– Hard edges – What is it? It is often seen in Applique, especially in machine applique. It finishes off a piece nicely, as instead of any fraying, a clean (generally sewing machine) line is seen. Here is an example and a contrast between what we would call a “soft edge”:
Above: Hard Edges Soft Edges
I wondered what would happen if I tried one of these?
I will look at Hard Edges first, in line with my textile practice at present…..
I feel that so far, I have only looked at my drawings from a surface point of view, using the whole thing rather than in part. I wondered what could happen if I isolated a part of my work, say one of the pieces surrounding my mum?
I took one example to try:
I isolated a cheek section of this and began to work to develop
it, simplifying the shapes, drawings them out………(see above)
You can note here, how I used the drawing as a point to look towards when making a fabric version.
Then came the machined hard edged piece above.
I used a vintage thick canvas like fabric as my base, then chose materials which I felt would work well with this technique. They included hand dyed felt and leather scraps, colour matching them to the drawing as I progressed.
What do I think?
The materials worked well, as they were less “fray-able” than others anyway. By drawing the shapes I saw, rather than literal representations, I was able to take my new image away from the original, making it new, making it something else and taking it out of the box. This may be the time to have a look at the work of Matisse and Picasso….

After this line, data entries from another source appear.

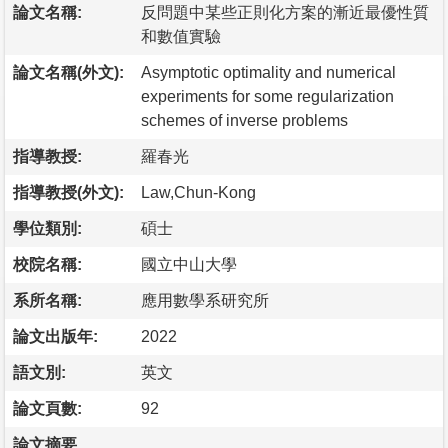
論文名稱:
反問題中某些正則化方案的漸近最優性質
和數值實驗
論文名稱(外文):
Asymptotic optimality and numerical
experiments for some regularization
schemes of inverse problems
指導教授:
羅春光
指導教授(外文):
Law,Chun-Kong
學位類別:
碩士
校院名稱:
國立中山大學
系所名稱:
應用數學系研究所
論文出版年:
2022
語文別:
英文
論文頁數:
92
論文摘要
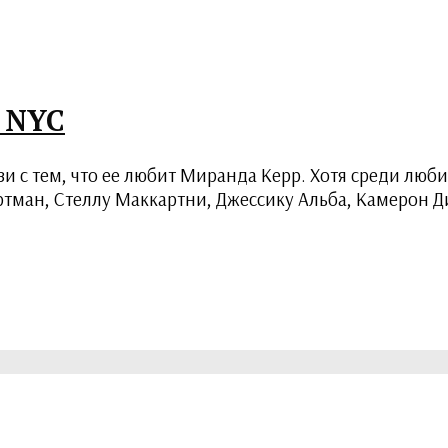
 NYC
зи с тем, что ее любит Миранда Керр. Хотя среди любит
ртман, Стеллу Маккартни, Джессику Альба, Камерон Д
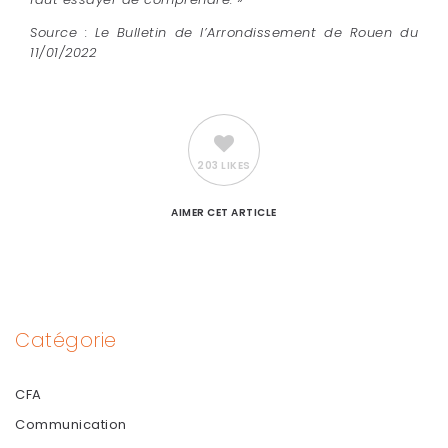
Source : Le Bulletin de l’Arrondissement de Rouen du
11/01/2022
203 LIKES
AIMER
CET ARTICLE
Catégorie
CFA
Communication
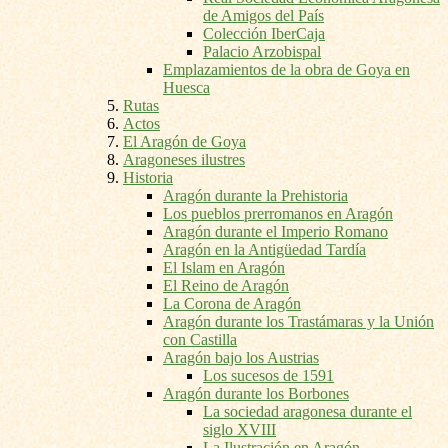
de Amigos del País
Colección IberCaja
Palacio Arzobispal
Emplazamientos de la obra de Goya en
Huesca
Rutas
Actos
El Aragón de Goya
Aragoneses ilustres
Historia
Aragón durante la Prehistoria
Los pueblos prerromanos en Aragón
Aragón durante el Imperio Romano
Aragón en la Antigüedad Tardía
El Islam en Aragón
El Reino de Aragón
La Corona de Aragón
Aragón durante los Trastámaras y la Unión
con Castilla
Aragón bajo los Austrias
Los sucesos de 1591
Aragón durante los Borbones
La sociedad aragonesa durante el
siglo XVIII
La Ilustración en Aragón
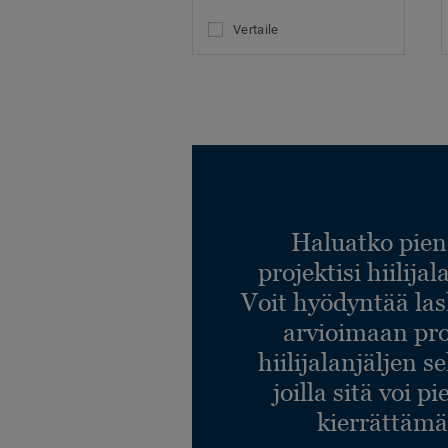
Vertaile
Haluatko pien
projektisi hiilija
Voit hyödyntää l
arvioimaan pro
hiilijalanjäljen s
joilla sitä voi p
kierrättämä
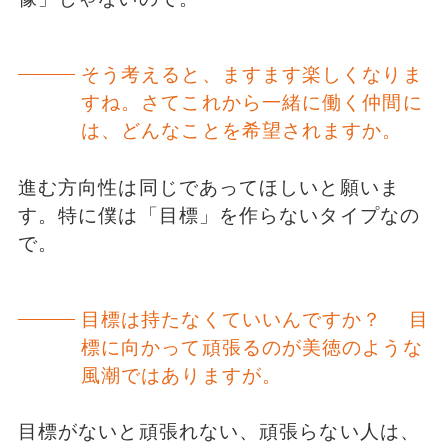
そう考えると、ますます楽しくなりま
すね。さてこれから一緒に働く仲間に
は、どんなことを希望されますか。
進む方向性は同じであってほしいと願いま
す。特に僕は「目標」を作らないタイプなの
で。
目標は持たなくていいんですか？ 目
標に向かって頑張るのが美徳のような
風潮ではありますが。
目標がないと頑張れない、頑張らない人は、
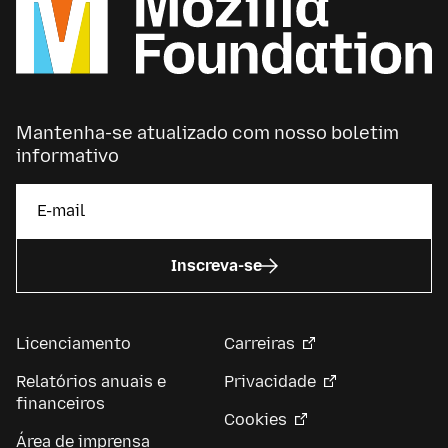
Mantenha-se atualizado com nosso boletim
informativo
Inscreva-se
Licenciamento
Carreiras
Relatórios anuais e
Privacidade
financeiros
Cookies
Área de imprensa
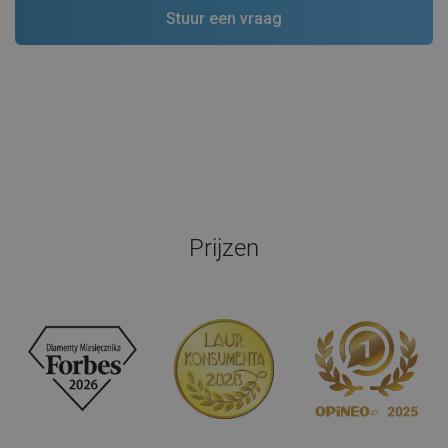
Prijzen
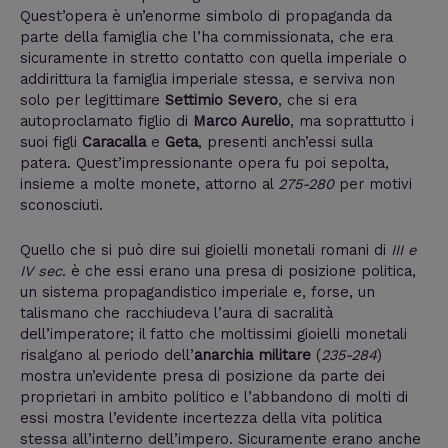
Quest’opera è un’enorme simbolo di propaganda da
parte della famiglia che l’ha commissionata, che era
sicuramente in stretto contatto con quella imperiale o
addirittura la famiglia imperiale stessa, e serviva non
solo per legittimare
Settimio Severo
, che si era
autoproclamato figlio di
Marco Aurelio
, ma soprattutto i
suoi figli
Caracalla
e
Geta
, presenti anch’essi sulla
patera. Quest’impressionante opera fu poi sepolta,
insieme a molte monete, attorno al
275-280
per motivi
sconosciuti.
Quello che si può dire sui gioielli monetali romani di
III e
IV sec
. è che essi erano una presa di posizione politica,
un sistema propagandistico imperiale e, forse, un
talismano che racchiudeva l’aura di sacralità
dell’imperatore; il fatto che moltissimi gioielli monetali
risalgano al periodo dell’
anarchia militare
(
235-284
)
mostra un’evidente presa di posizione da parte dei
proprietari in ambito politico e l’abbandono di molti di
essi mostra l’evidente incertezza della vita politica
stessa all’interno dell’impero. Sicuramente erano anche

Rather than a chapter and verse, I will concentrate on looking at a few of his facial representations:
‘Portrait of Lydia Delectorskaya’. 1942. Oils on board, is seen to the left. The pieces on the right were taken at his large Cut Outs exhibition last year at the TATE.
I was privileged to visit the Cut Out exhibition of his work in London last year. Knowing the background behind this body of work, Gave me a greater appreciation for it. Seeing the scale of it also helped me to be even more respectful of his work and taught me a strong lesson, that art should not be seen only on the internet, as there is no way of understanding the scale.
Another artist to look towards is Picasso.
‘Portrait de femme’39 see to the right.
The piece to the left, displays the quality of cubism; the black lines remind me of the hard edges in my textiles work.
In line with this, at the moment there is a Picasso exhibition at The National Gallery in London. Sadly I do not think I will be able to attend, however I can get a few thoughts from their website:
He shows his diversity, as he crosses a few styles.
Rather than a deep research project on Matisse or Picasso, this slight insight into their work, has help me contrast my own facial detail to theirs. What I have learned, is that no matter what style you use, you can still portray a face and its character. Strong bold blocks of colour, along with black line, bounce off each other and help us see the clarity of each facial feature. I love how each artist highlights cheek areas especially. In Picasso’s case, we see this just as much in his cubist work, as his more real oil paintings.
Matisse shows great skill, by his simplistic work, where he uses one strong colour for his background and then draws his face. The features are not detailed, but are controlled in a way which makes them obvious.